------ Records for this task ------

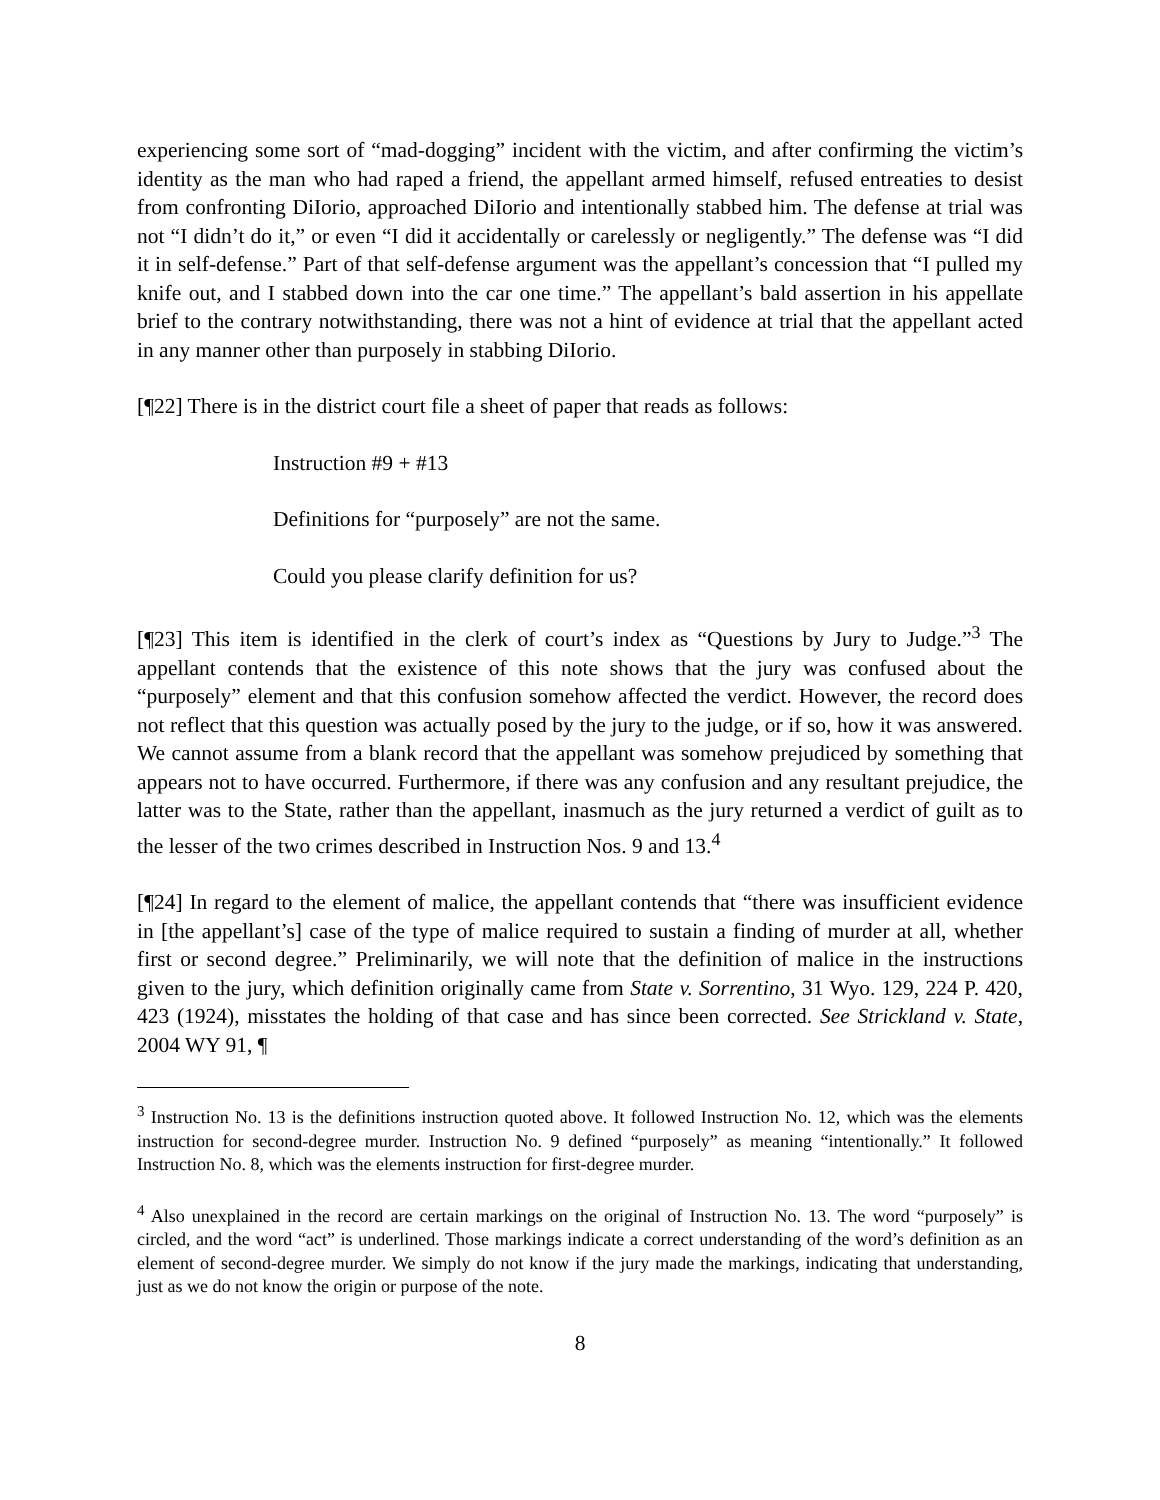experiencing some sort of “mad-dogging” incident with the victim, and after confirming the victim’s identity as the man who had raped a friend, the appellant armed himself, refused entreaties to desist from confronting DiIorio, approached DiIorio and intentionally stabbed him. The defense at trial was not “I didn’t do it,” or even “I did it accidentally or carelessly or negligently.” The defense was “I did it in self-defense.” Part of that self-defense argument was the appellant’s concession that “I pulled my knife out, and I stabbed down into the car one time.” The appellant’s bald assertion in his appellate brief to the contrary notwithstanding, there was not a hint of evidence at trial that the appellant acted in any manner other than purposely in stabbing DiIorio.
[¶22] There is in the district court file a sheet of paper that reads as follows:
Instruction #9 + #13
Definitions for “purposely” are not the same.
Could you please clarify definition for us?
[¶23] This item is identified in the clerk of court’s index as “Questions by Jury to Judge.”<sup>3</sup> The appellant contends that the existence of this note shows that the jury was confused about the “purposely” element and that this confusion somehow affected the verdict. However, the record does not reflect that this question was actually posed by the jury to the judge, or if so, how it was answered. We cannot assume from a blank record that the appellant was somehow prejudiced by something that appears not to have occurred. Furthermore, if there was any confusion and any resultant prejudice, the latter was to the State, rather than the appellant, inasmuch as the jury returned a verdict of guilt as to the lesser of the two crimes described in Instruction Nos. 9 and 13.<sup>4</sup>
[¶24] In regard to the element of malice, the appellant contends that “there was insufficient evidence in [the appellant’s] case of the type of malice required to sustain a finding of murder at all, whether first or second degree.” Preliminarily, we will note that the definition of malice in the instructions given to the jury, which definition originally came from State v. Sorrentino, 31 Wyo. 129, 224 P. 420, 423 (1924), misstates the holding of that case and has since been corrected. See Strickland v. State, 2004 WY 91, ¶
<sup>3</sup> Instruction No. 13 is the definitions instruction quoted above. It followed Instruction No. 12, which was the elements instruction for second-degree murder. Instruction No. 9 defined “purposely” as meaning “intentionally.” It followed Instruction No. 8, which was the elements instruction for first-degree murder.
<sup>4</sup> Also unexplained in the record are certain markings on the original of Instruction No. 13. The word “purposely” is circled, and the word “act” is underlined. Those markings indicate a correct understanding of the word’s definition as an element of second-degree murder. We simply do not know if the jury made the markings, indicating that understanding, just as we do not know the origin or purpose of the note.
8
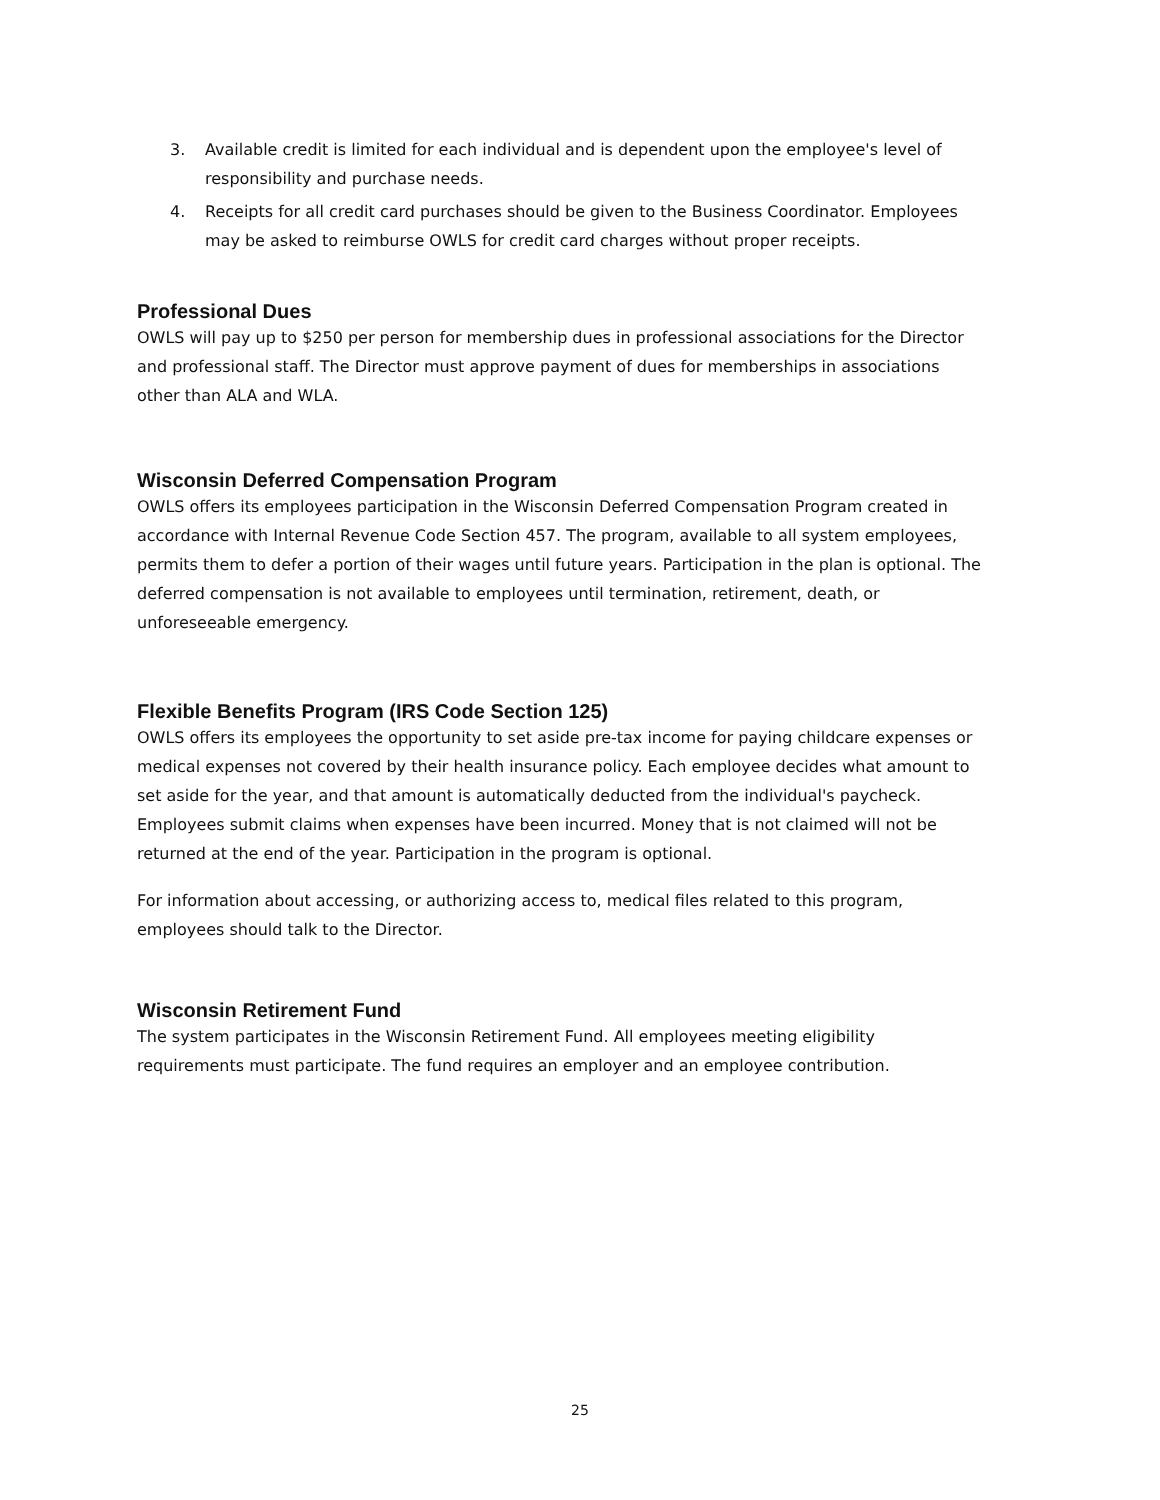3. Available credit is limited for each individual and is dependent upon the employee's level of responsibility and purchase needs.
4. Receipts for all credit card purchases should be given to the Business Coordinator. Employees may be asked to reimburse OWLS for credit card charges without proper receipts.
Professional Dues
OWLS will pay up to $250 per person for membership dues in professional associations for the Director and professional staff. The Director must approve payment of dues for memberships in associations other than ALA and WLA.
Wisconsin Deferred Compensation Program
OWLS offers its employees participation in the Wisconsin Deferred Compensation Program created in accordance with Internal Revenue Code Section 457. The program, available to all system employees, permits them to defer a portion of their wages until future years. Participation in the plan is optional. The deferred compensation is not available to employees until termination, retirement, death, or unforeseeable emergency.
Flexible Benefits Program (IRS Code Section 125)
OWLS offers its employees the opportunity to set aside pre-tax income for paying childcare expenses or medical expenses not covered by their health insurance policy. Each employee decides what amount to set aside for the year, and that amount is automatically deducted from the individual's paycheck. Employees submit claims when expenses have been incurred. Money that is not claimed will not be returned at the end of the year. Participation in the program is optional.
For information about accessing, or authorizing access to, medical files related to this program, employees should talk to the Director.
Wisconsin Retirement Fund
The system participates in the Wisconsin Retirement Fund. All employees meeting eligibility requirements must participate. The fund requires an employer and an employee contribution.
25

------

**Task requirements:**
An exact copy of every record above is needed, with all pictures left out.

**Response to the exercise:**
experiencing some sort of “mad-dogging” incident with the victim, and after confirming the victim’s identity as the man who had raped a friend, the appellant armed himself, refused entreaties to desist from confronting DiIorio, approached DiIorio and intentionally stabbed him. The defense at trial was not “I didn’t do it,” or even “I did it accidentally or carelessly or negligently.” The defense was “I did it in self-defense.” Part of that self-defense argument was the appellant’s concession that “I pulled my knife out, and I stabbed down into the car one time.” The appellant’s bald assertion in his appellate brief to the contrary notwithstanding, there was not a hint of evidence at trial that the appellant acted in any manner other than purposely in stabbing DiIorio.
[¶22] There is in the district court file a sheet of paper that reads as follows:
Instruction #9 + #13
Definitions for “purposely” are not the same.
Could you please clarify definition for us?
[¶23] This item is identified in the clerk of court’s index as “Questions by Jury to Judge.”<sup>3</sup> The appellant contends that the existence of this note shows that the jury was confused about the “purposely” element and that this confusion somehow affected the verdict. However, the record does not reflect that this question was actually posed by the jury to the judge, or if so, how it was answered. We cannot assume from a blank record that the appellant was somehow prejudiced by something that appears not to have occurred. Furthermore, if there was any confusion and any resultant prejudice, the latter was to the State, rather than the appellant, inasmuch as the jury returned a verdict of guilt as to the lesser of the two crimes described in Instruction Nos. 9 and 13.<sup>4</sup>
[¶24] In regard to the element of malice, the appellant contends that “there was insufficient evidence in [the appellant’s] case of the type of malice required to sustain a finding of murder at all, whether first or second degree.” Preliminarily, we will note that the definition of malice in the instructions given to the jury, which definition originally came from State v. Sorrentino, 31 Wyo. 129, 224 P. 420, 423 (1924), misstates the holding of that case and has since been corrected. See Strickland v. State, 2004 WY 91, ¶
<sup>3</sup> Instruction No. 13 is the definitions instruction quoted above. It followed Instruction No. 12, which was the elements instruction for second-degree murder. Instruction No. 9 defined “purposely” as meaning “intentionally.” It followed Instruction No. 8, which was the elements instruction for first-degree murder.
<sup>4</sup> Also unexplained in the record are certain markings on the original of Instruction No. 13. The word “purposely” is circled, and the word “act” is underlined. Those markings indicate a correct understanding of the word’s definition as an element of second-degree murder. We simply do not know if the jury made the markings, indicating that understanding, just as we do not know the origin or purpose of the note.
8
3. Available credit is limited for each individual and is dependent upon the employee's level of responsibility and purchase needs.
4. Receipts for all credit card purchases should be given to the Business Coordinator. Employees may be asked to reimburse OWLS for credit card charges without proper receipts.
Professional Dues
OWLS will pay up to $250 per person for membership dues in professional associations for the Director and professional staff. The Director must approve payment of dues for memberships in associations other than ALA and WLA.
Wisconsin Deferred Compensation Program
OWLS offers its employees participation in the Wisconsin Deferred Compensation Program created in accordance with Internal Revenue Code Section 457. The program, available to all system employees, permits them to defer a portion of their wages until future years. Participation in the plan is optional. The deferred compensation is not available to employees until termination, retirement, death, or unforeseeable emergency.
Flexible Benefits Program (IRS Code Section 125)
OWLS offers its employees the opportunity to set aside pre-tax income for paying childcare expenses or medical expenses not covered by their health insurance policy. Each employee decides what amount to set aside for the year, and that amount is automatically deducted from the individual's paycheck. Employees submit claims when expenses have been incurred. Money that is not claimed will not be returned at the end of the year. Participation in the program is optional.
For information about accessing, or authorizing access to, medical files related to this program, employees should talk to the Director.
Wisconsin Retirement Fund
The system participates in the Wisconsin Retirement Fund. All employees meeting eligibility requirements must participate. The fund requires an employer and an employee contribution.
25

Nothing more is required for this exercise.